Scan the data below for the string "that". Copy every line where it appears.

• _Extracted data_:
----------------------------------------

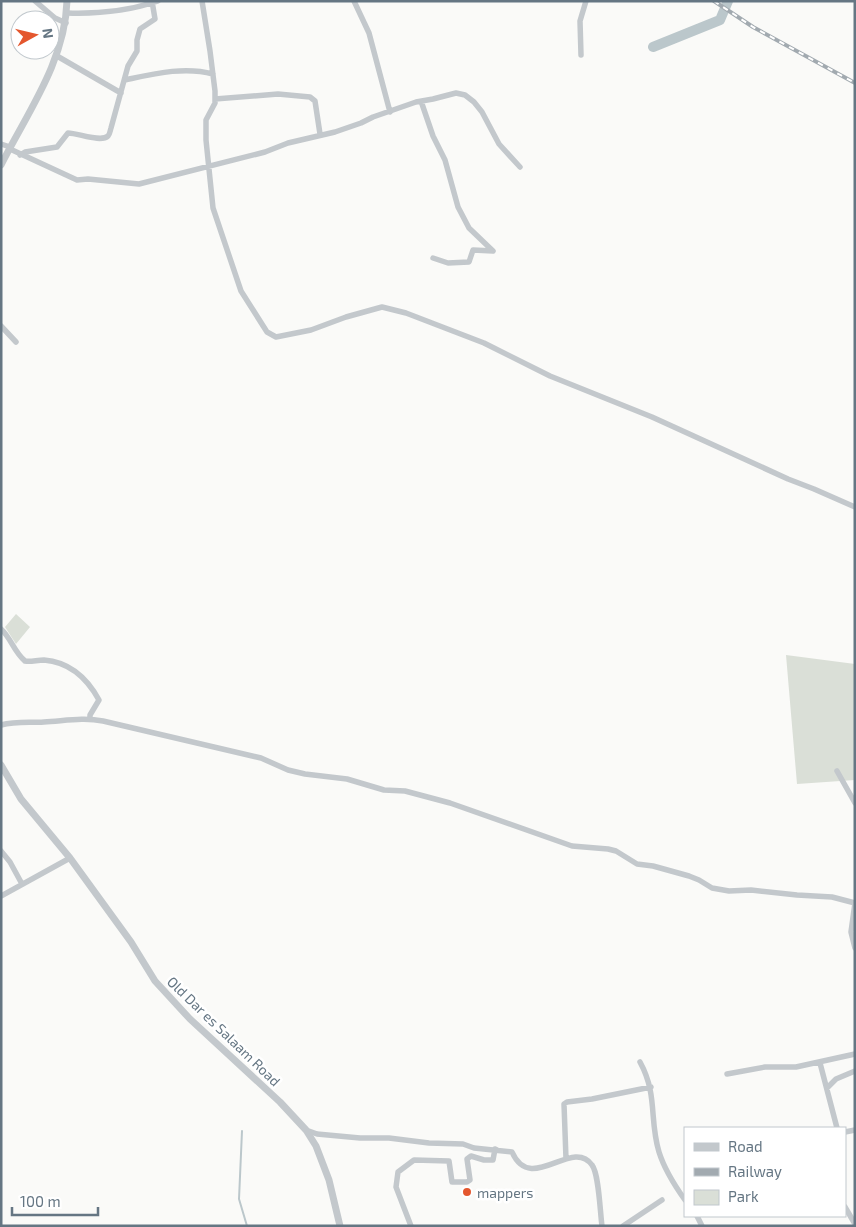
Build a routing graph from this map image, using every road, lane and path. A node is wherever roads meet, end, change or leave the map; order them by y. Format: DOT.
graph roads {
  1 [pos="35,1"];
  2 [pos="67,1"];
  3 [pos="202,1"];
  4 [pos="354,1"];
  5 [pos="586,1"];
  6 [pos="154,2"];
  7 [pos="67,13"];
  8 [pos="66,23"];
  9 [pos="60,48"];
  10 [pos="581,54"];
  11 [pos="60,57"];
  12 [pos="56,60"];
  13 [pos="213,74"];
  14 [pos="125,80"];
  15 [pos="121,92"];
  16 [pos="215,99"];
  17 [pos="421,101"];
  18 [pos="390,112"];
  19 [pos="320,134"];
  20 [pos="1,144"];
  21 [pos="10,148"];
  22 [pos="20,155"];
  23 [pos="1,165"];
  24 [pos="209,165"];
  25 [pos="520,167"];
  26 [pos="433,258"];
  27 [pos="1,326"];
  28 [pos="16,342"];
  29 [pos="855,507"];
  30 [pos="1,629"];
  31 [pos="90,719"];
  32 [pos="1,725"];
  33 [pos="1,765"];
  34 [pos="836,771"];
  35 [pos="855,803"];
  36 [pos="1,851"];
  37 [pos="70,858"];
  38 [pos="22,884"];
  39 [pos="1,896"];
  40 [pos="855,903"];
  41 [pos="855,948"];
  42 [pos="855,1054"];
  43 [pos="640,1062"];
  44 [pos="820,1063"];
  45 [pos="855,1071"];
  46 [pos="727,1074"];
  47 [pos="651,1087"];
  48 [pos="827,1088"];
  49 [pos="837,1127"];
  50 [pos="306,1130"];
  51 [pos="495,1149"];
  52 [pos="566,1159"];
  53 [pos="684,1198"];
  54 [pos="662,1200"];
  55 [pos="846,1210"];
  56 [pos="855,1224"];
  57 [pos="340,1226"];
  58 [pos="411,1226"];
  59 [pos="602,1226"];
  60 [pos="623,1226"];
  1 -- 8 [label="street"];
  2 -- 7 [label="street"];
  3 -- 13 [label="street"];
  4 -- 18 [label="street"];
  5 -- 10 [label="street"];
  6 -- 7 [label="street"];
  6 -- 14 [label="street"];
  7 -- 8 [label="street"];
  8 -- 9 [label="street"];
  11 -- 15 [label="street"];
  12 -- 21 [label="street"];
  13 -- 14 [label="street"];
  13 -- 16 [label="street"];
  14 -- 15 [label="street"];
  15 -- 22 [label="street"];
  16 -- 19 [label="street"];
  16 -- 24 [label="street"];
  17 -- 18 [label="street"];
  17 -- 25 [label="street"];
  17 -- 26 [label="street"];
  18 -- 19 [label="street"];
  19 -- 24 [label="street"];
  20 -- 21 [label="street"];
  21 -- 22 [label="street"];
  21 -- 23 [label="street"];
  22 -- 24 [label="street"];
  24 -- 29 [label="street"];
  27 -- 28 [label="street"];
  30 -- 31 [label="street"];
  31 -- 32 [label="street"];
  31 -- 40 [label="street"];
  33 -- 37 [label="street, Old Dar es Salaam Road"];
  34 -- 35 [label="street"];
  36 -- 38 [label="street"];
  37 -- 38 [label="street"];
  37 -- 50 [label="street, Old Dar es Salaam Road"];
  38 -- 39 [label="street"];
  40 -- 41 [label="street"];
  42 -- 44 [label="street"];
  43 -- 47 [label="street"];
  44 -- 46 [label="street"];
  44 -- 48 [label="street"];
  45 -- 48 [label="street"];
  47 -- 52 [label="street"];
  47 -- 53 [label="street"];
  48 -- 49 [label="street"];
  50 -- 51 [label="street"];
  50 -- 57 [label="street, Old Dar es Salaam Road"];
  51 -- 52 [label="street"];
  51 -- 58 [label="street"];
  52 -- 59 [label="street"];
  54 -- 60 [label="street"];
  55 -- 56 [label="street"];
}
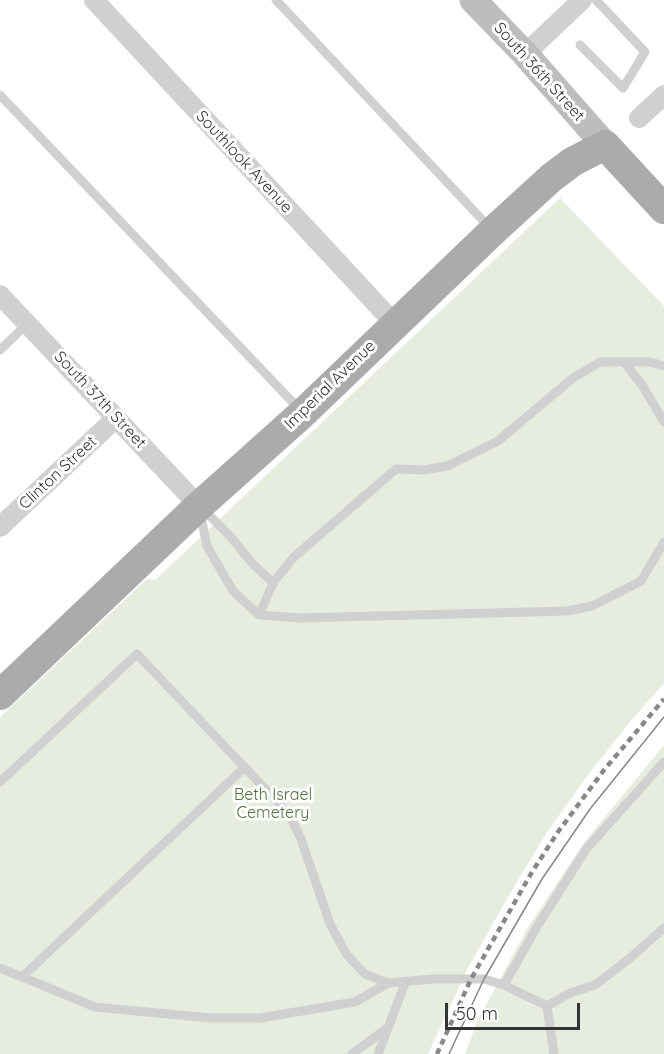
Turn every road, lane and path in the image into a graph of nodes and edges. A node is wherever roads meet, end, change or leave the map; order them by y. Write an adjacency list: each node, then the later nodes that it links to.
1 (94, 0): 16 (street, Southlook Avenue)
2 (276, 0): 13 (lane)
3 (473, 0): 7 (main road, South 36th Street)
4 (582, 0): 7 (street)
5 (596, 0): 6 (lane)
6 (580, 45)
7 (525, 54): 11 (main road, South 36th Street)
8 (0, 94): 20 (lane)
9 (664, 95): 10 (street)
10 (639, 118)
11 (605, 145): 12 (main road); 13 (main road, Imperial Avenue)
12 (664, 209)
13 (493, 231): 16 (main road, Imperial Avenue)
14 (0, 295): 15 (street, South 37th Street)
15 (27, 324): 17 (lane); 21 (street, South 37th Street)
16 (395, 324): 20 (main road, Imperial Avenue)
17 (0, 350)
18 (624, 363): 19 (lane); 22 (lane); 26 (lane)
19 (664, 366)
20 (303, 412): 23 (main road, Imperial Avenue)
21 (116, 418): 23 (street, South 37th Street); 24 (street, Clinton Street)
22 (664, 422)
23 (199, 506): 26 (lane); 27 (lane); 28 (main road, Imperial Avenue)
24 (0, 527)
25 (664, 542): 27 (lane)
26 (273, 583): 27 (lane)
27 (259, 615)
28 (0, 696)
29 (664, 762): 37 (lane)
30 (244, 768): 31 (lane); 34 (lane); 36 (lane)
31 (0, 782)
32 (664, 928): 38 (lane)
33 (0, 968): 34 (lane)
34 (22, 977): 36 (lane)
35 (406, 981): 36 (lane); 37 (lane); 39 (lane)
36 (388, 983)
37 (504, 985): 38 (lane)
38 (546, 1006): 42 (lane)
39 (388, 1027): 40 (lane); 41 (lane)
40 (352, 1054)
41 (378, 1054)
42 (554, 1054)

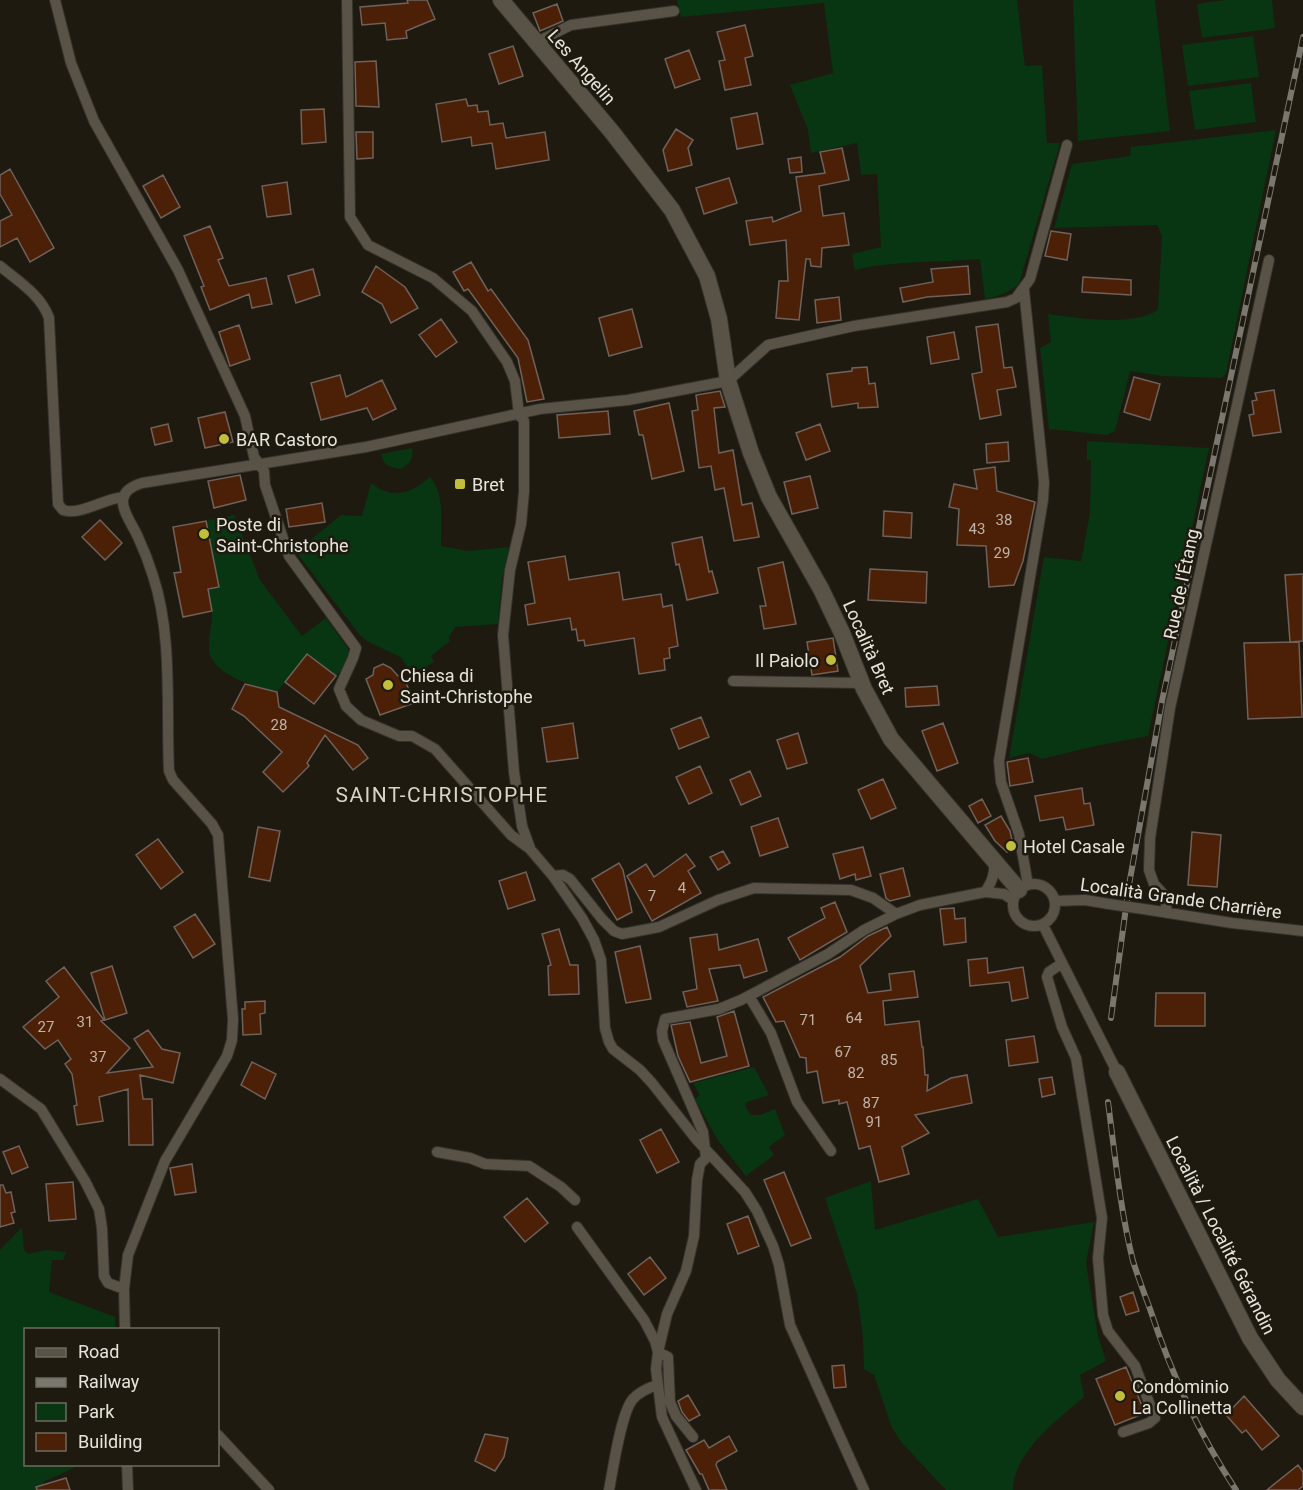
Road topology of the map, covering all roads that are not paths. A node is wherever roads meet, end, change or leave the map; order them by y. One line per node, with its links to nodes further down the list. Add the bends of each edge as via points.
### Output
1 (55, 0): 12 (street, via 71,63 94,121 178,270 245,416)
2 (347, 0): 11 (street, via 350,218 368,245 433,278 472,311 507,362 515,381)
3 (501, 0): 5 (street, Les Angelin)
4 (674, 10): 5 (street, via 571,25)
5 (536, 43): 10 (street, Les Angelin, via 672,210 707,276 719,319)
6 (1067, 145): 9 (street)
7 (1269, 260): 22 (street, Rue de l'Étang, via 1160,767 1149,870 1154,884 1165,896)
8 (0, 266): 13 (street, via 37,297 49,318 58,504 63,510 74,512)
9 (1024, 290): 10 (street, via 1007,302 865,324 768,345); 20 (street, via 1044,482 999,761 1001,782 1019,834)
10 (729, 386): 11 (street); 15 (street, Località Bret, via 769,497 821,589)
11 (519, 414): 12 (street, via 366,447); 16 (street, via 524,421 524,492 503,635 514,772 522,826)
12 (258, 464): 13 (street, via 142,483 126,491); 16 (street, via 264,471 289,556 356,648 339,689 346,706 361,720 399,736 412,736 435,749 511,835)
13 (124, 497): 35 (street, via 124,513 137,535 160,604 169,771 218,835 233,1020 232,1040 223,1064 165,1161 128,1255)
14 (733, 681): 15 (street)
15 (862, 683): 17 (street, Località Bret, via 891,740)
16 (530, 849): 18 (street)
17 (994, 858): 19 (street, via 994,873); 20 (street, Località Bret)
18 (553, 876): 23 (street, via 570,879 602,919 622,934 659,927 754,888 851,890 873,898); 30 (street, via 582,918 601,960 605,1028 613,1049 640,1070)
19 (986, 892): 20 (street); 23 (street, via 920,905)
20 (1020, 892): 21 (street, via 1036,884 1048,889); 24 (street, via 1014,914 1023,924)
21 (1055, 901): 22 (street, Località Grande Charrière, bridge, via 1078,899); 24 (street, via 1053,915)
22 (1167, 913): 25 (street, Località Grande Charrière)
23 (896, 914): 27 (street)
24 (1042, 925): 26 (street)
25 (1303, 931)
26 (1061, 964): 28 (street); 40 (street, via 1047,977 1076,1058 1102,1218 1098,1258 1102,1315 1108,1331 1135,1366 1155,1418)
27 (749, 996): 30 (street, via 719,1009 671,1017 663,1024 663,1041); 31 (street, via 771,1034 797,1102)
28 (1117, 1072): 39 (street, Località / Localité Gérandin, via 1250,1338 1278,1380)
29 (0, 1079): 35 (street, via 41,1109 85,1180 99,1209 104,1276 108,1283)
30 (706, 1147): 37 (street, via 697,1180 694,1236 688,1262 667,1314); 48 (street, via 745,1192 773,1246 789,1325)
31 (831, 1151)
32 (437, 1152): 33 (street, via 485,1164 529,1166)
33 (575, 1200)
34 (577, 1227): 37 (street, via 644,1320)
35 (124, 1289): 36 (street)
36 (125, 1328)
37 (658, 1352): 38 (street); 42 (street, via 668,1357 670,1402)
38 (657, 1385): 46 (street, via 633,1399 625,1413); 47 (street, via 662,1417)
39 (1303, 1407)
40 (1123, 1432)
41 (219, 1436): 45 (street)
42 (693, 1437)
43 (127, 1466): 44 (street)
44 (128, 1490)
45 (269, 1490)
46 (609, 1490)
47 (696, 1490)
48 (864, 1490)

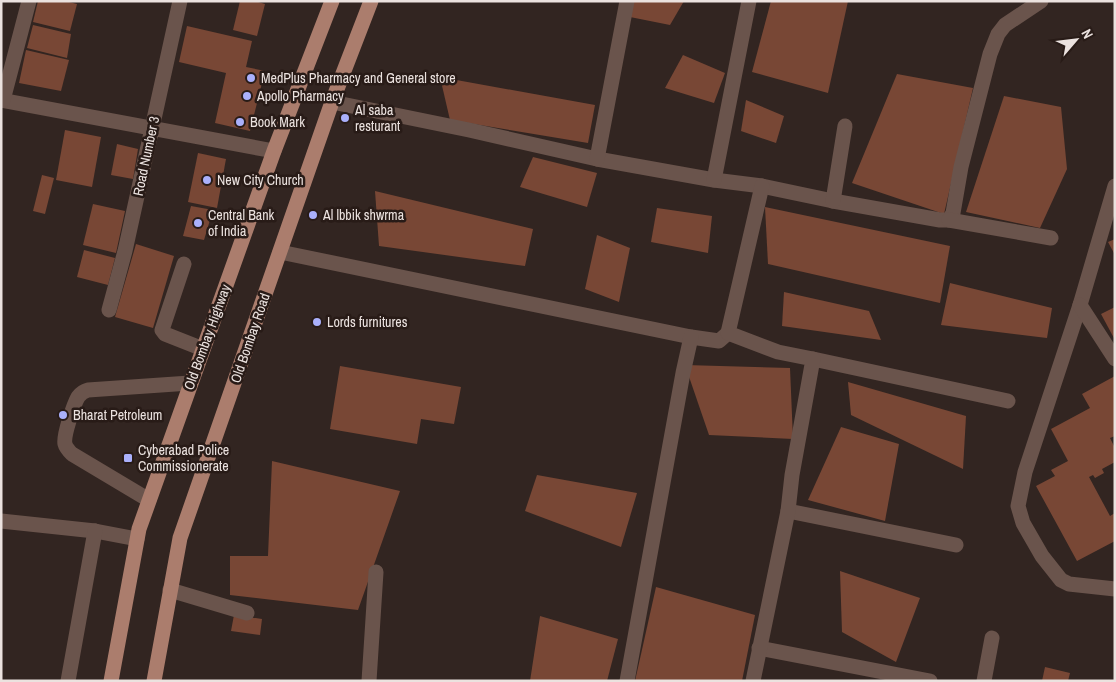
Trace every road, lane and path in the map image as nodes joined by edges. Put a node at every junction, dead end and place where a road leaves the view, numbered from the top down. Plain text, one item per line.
1 (28, 1) edge
2 (180, 1) edge
3 (332, 1) edge
4 (371, 1) edge
5 (627, 1) edge
6 (749, 1) edge
7 (1041, 1) edge
8 (2, 100) edge
9 (332, 102) junction
10 (845, 126) dead end
11 (152, 128) junction
12 (274, 151) junction
13 (597, 159) junction
14 (714, 180) junction
15 (762, 186) junction
16 (1115, 186) edge
17 (833, 201) junction
18 (949, 220) junction
19 (1051, 238) dead end
20 (280, 252) junction
21 (184, 264) dead end
22 (1080, 305) junction
23 (109, 310) dead end
24 (728, 333) junction
25 (691, 337) junction
26 (203, 349) junction
27 (813, 359) junction
28 (1115, 359) edge
29 (190, 383) junction
30 (1008, 401) dead end
31 (149, 500) junction
32 (788, 511) junction
33 (1, 521) edge
34 (95, 531) junction
35 (137, 539) junction
36 (956, 545) dead end
37 (376, 572) dead end
38 (1115, 589) edge
39 (170, 590) junction
40 (248, 613) dead end
41 (992, 638) dead end
42 (759, 648) junction
43 (68, 681) edge
44 (111, 681) edge
45 (154, 681) edge
46 (369, 681) edge
47 (627, 681) edge
48 (752, 681) edge
49 (930, 681) edge
50 (984, 681) edge

1 - 8 street
2 - 11 street, Road Number 3
3 - 12 main road, Old Bombay Highway
4 - 9 main road, Old Bombay Road
5 - 13 street
6 - 14 street
7 - 18 street
8 - 11 street
9 - 13 street
9 - 20 main road, Old Bombay Road
10 - 17 street
11 - 12 street
11 - 23 street, Road Number 3
12 - 26 main road, Old Bombay Highway
13 - 14 street
14 - 15 street
15 - 17 street
15 - 24 street
16 - 22 street
17 - 18 street
18 - 19 street
20 - 25 street
20 - 39 main road, Old Bombay Road
21 - 26 street
22 - 28 street
22 - 38 street
24 - 25 street
24 - 27 street
25 - 47 street
26 - 29 main road, Old Bombay Highway
27 - 30 street
27 - 32 street
29 - 31 main road, Old Bombay Highway
29 - 31 street
31 - 35 main road, Old Bombay Highway
32 - 36 street
32 - 42 street
33 - 34 street
34 - 35 street
34 - 43 street
35 - 44 main road, Old Bombay Highway
37 - 46 street
39 - 40 street
39 - 45 main road, Old Bombay Road
41 - 50 street
42 - 48 street
42 - 49 street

----------------------------------------

• _Answer below_:
Turn every road, lane and path in the image into a graph of nodes and edges. A node is wherever roads meet, end, change or leave the map; order them by y. Write an adjacency list: each node, then the later nodes that it links to.
Road topology of the map, covering all roads that are not paths. A node is wherever roads meet, end, change or leave the map; order them by y. One line per node, with its links to nodes further down the list. Add the bends of each edge as via points.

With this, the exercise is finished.